Vu la procédure suivante :

Procédure contentieuse antérieure :

Mme B... A... a demandé au Tribunal administratif de Melun d'annuler la décision du 5 juin 2019 par laquelle l'inspectrice du travail de l'unité territoriale du Val-de-Marne (UC 4 section 7) a autorisé la rupture d'un commun accord de son contrat de travail avec la société Crédit Foncier de France dans le cadre de son adhésion à un congé mobilité.

Par un jugement n° 1906966 du 21 janvier 2022, le Tribunal administratif de Melun a annulé la décision du 5 juin 2019 de l'inspectrice du travail et

a rejeté les conclusions de Mme A... et de la société Crédit Foncier de France pr...

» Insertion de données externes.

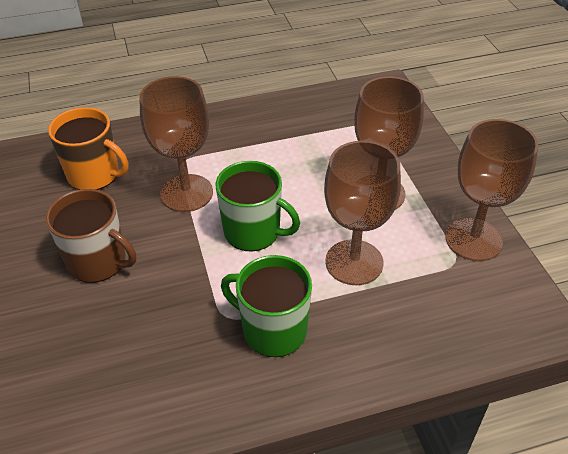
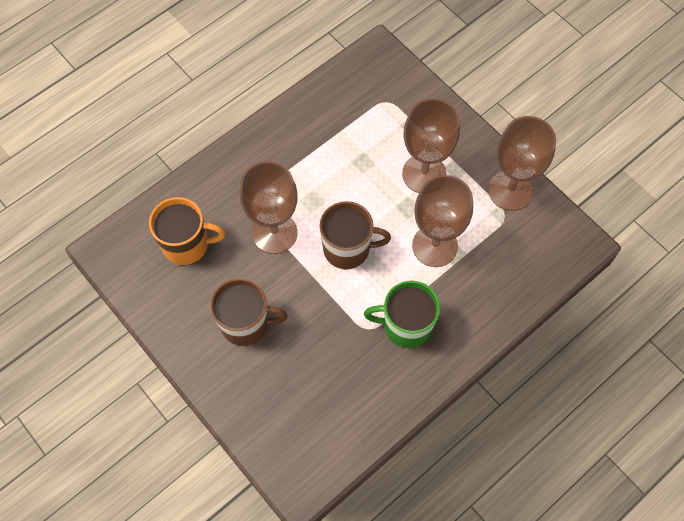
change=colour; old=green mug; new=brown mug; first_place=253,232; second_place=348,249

Vu la procédure suivante :

Procédure contentieuse antérieure :

Mme B... A... a demandé au Tribunal administratif de Melun d'annuler la décision du 5 juin 2019 par laquelle l'inspectrice du travail de l'unité territoriale du Val-de-Marne (UC 4 section 7) a autorisé la rupture d'un commun accord de son contrat de travail avec la société Crédit Foncier de France dans le cadre de son adhésion à un congé mobilité.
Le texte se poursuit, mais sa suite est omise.